Brazilian police raid ex-President Bolsonaro’s home, seize phone

Jair Bolsonaro says ‘surprised’ by search, as police said they conducted 16 raids in probe into false COVID documents.

Former Brazil president Jair Bolsonaro speaks to reporters outside his residence in Brasilia
Former Brazilian President Jair Bolsonaro leaves his home following a search operation, in Brasilia, May 3, 2023 [Adriano Machado/Reuters]

Police in Brazil have raided the home of former President Jair Bolsonaro as part of an investigation into falsified COVID-19 vaccination documents.

In a statement on Wednesday, federal police said they conducted 16 raids in Rio de Janeiro and the capital, Brasilia, targeting a “criminal network” believed to have “inserted false COVID-19 vaccination information into public health systems”.

The statement did not name Bolsonaro specifically.

Police said the false vaccination certificates, which occurred between November 2021 and December of last year, “resulted in the alteration of the true COVID-19 vaccination status of the individuals in question”.

“As a result, the individuals were able to emit vaccination certificates and use them to evade health restrictions put in place by authorities in Brazil and the United States,” the statement said.

The vaccine investigation is one of several probes targeting the former far-right leader, a COVID-19 sceptic who during his tenure repeatedly downplayed the dangers of the virus and rejected the need for public health restrictions.

The probe may answer questions about how Bolsonaro, who pledged to never get a COVID-19 vaccine, was registered as vaccinated in health records made public in February.

According to data from Johns Hopkins University, approximately 700,000 coronavirus deaths were recorded in Brazil – the second-highest death toll in the world after the US – and Bolsonaro’s administration had faced criticism and large protests over its handling of the pandemic.

Speaking to reporters outside his home after Wednesday’s raid, Bolsonaro said he was “surprised” by the search and reiterated that he never got a jab.

“For my part, there was nothing falsified. I didn’t take the vaccine. Period,” he said, adding that police seized his mobile phone.

Brazilian television network Globo earlier on Wednesday broadcast images that showed police inside Bolsonaro’s condominium complex in Brasilia.

Two people familiar with the probe said police had arrested Mauro Cid and Max Guilherme, personal assistants to Bolsonaro as president who stayed on as his aides when he stepped down in January, the Reuters news agency reported.

In late December, Bolsonaro left the South American nation for the US, avoiding the inauguration of President Luiz Inacio Lula da Silva, who defeated him in a hard-fought October vote.

He stayed in the US state of Florida for three months before returning to Brazil in March.
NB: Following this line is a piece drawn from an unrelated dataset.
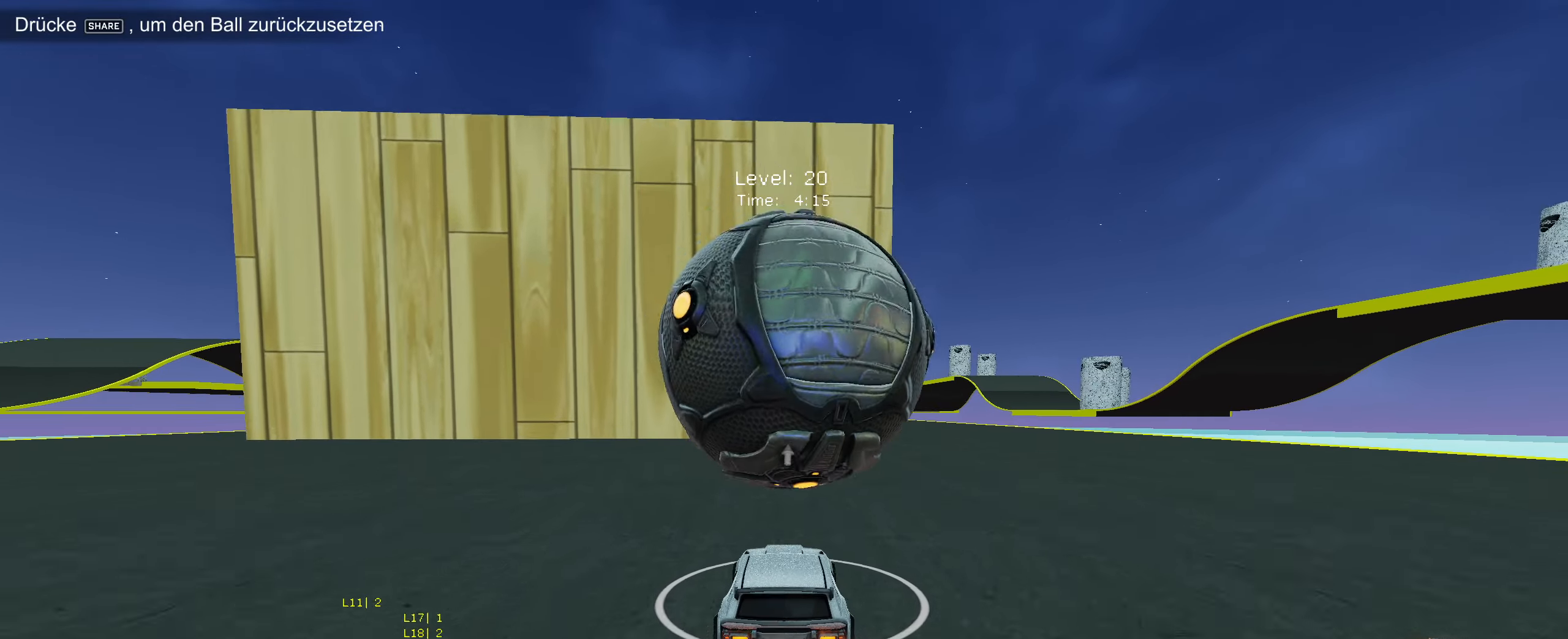
{"buttons": ["R2"], "left_stick": "center", "events": [[67, "left_stick", "right"], [117, "left_stick", "center"], [300, "left_stick", "down-left"], [367, "left_stick", "center"]]}
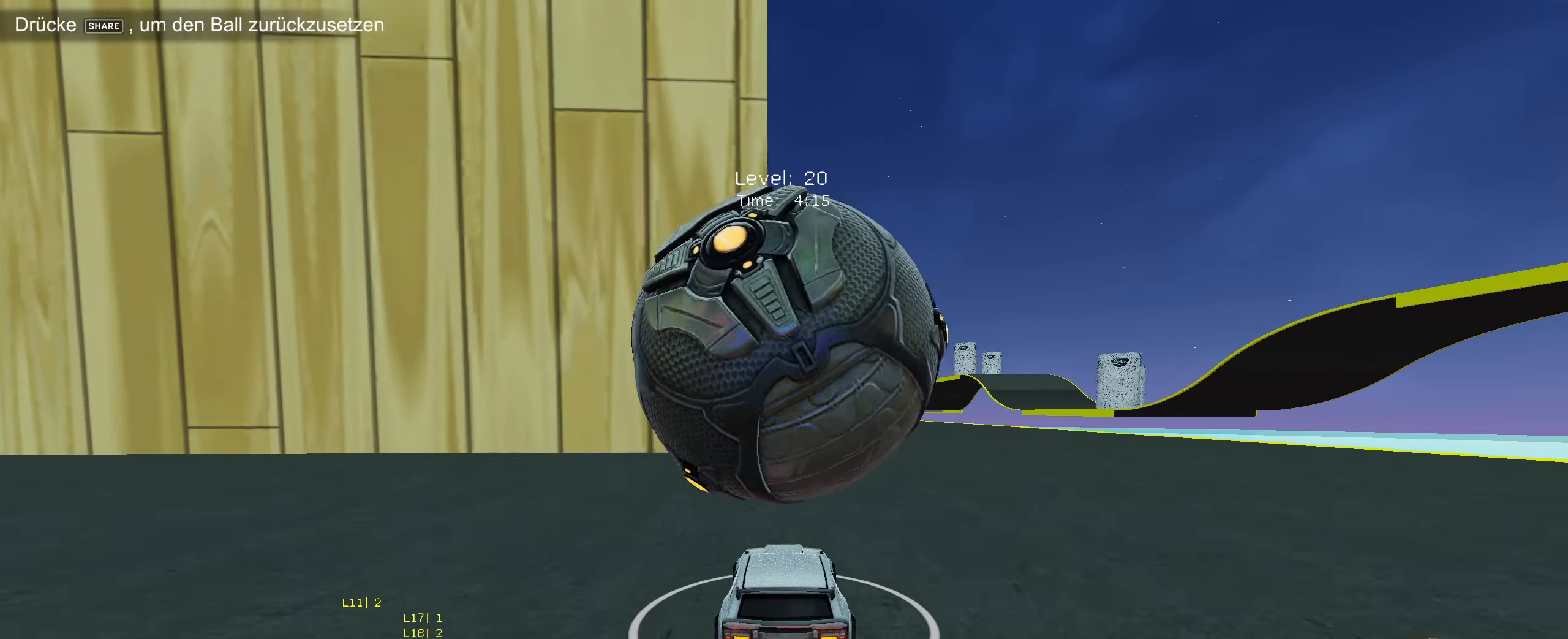
{"buttons": ["R2"], "left_stick": "down-left", "events": [[67, "left_stick", "right"], [117, "left_stick", "center"], [167, "R2", "up"], [450, "left_stick", "down-left"], [484, "R2", "down"]]}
On Wednesday, Valdemar Costa Neto, the leader of Bolsonaro’s political party, expressed support for the ex-president following the search. “We trust that all doubts the Judiciary has will be clarified and it will be proven that Bolsonaro didn’t do anything illegal,” Neto wrote on Twitter.

Meanwhile, Bolsonaro also faces investigations into attacks on the legitimacy of Brazil’s electoral system and embezzlement of foreign gifts.

A mob of the former president’s supporters stormed Brazil’s Congress, Supreme Court and presidential palace in January in a bid to overturn last year’s election results.

The riot in Brasilia came after Bolsonaro for months falsely claimed that the Brazilian electronic voting system was vulnerable to widespread fraud – a claim rejected by judicial experts.

Al Jazeera’s Monica Yanakiew, reporting from Rio de Janeiro on Wednesday, said the ex-president has rebuffed allegations that he bears responsibility for the January 8 attack.

“Bolsonaro said that he was not responsible for [the attack], that he was in the United States during the uprising, and that he had condemned the violent attacks,” she said.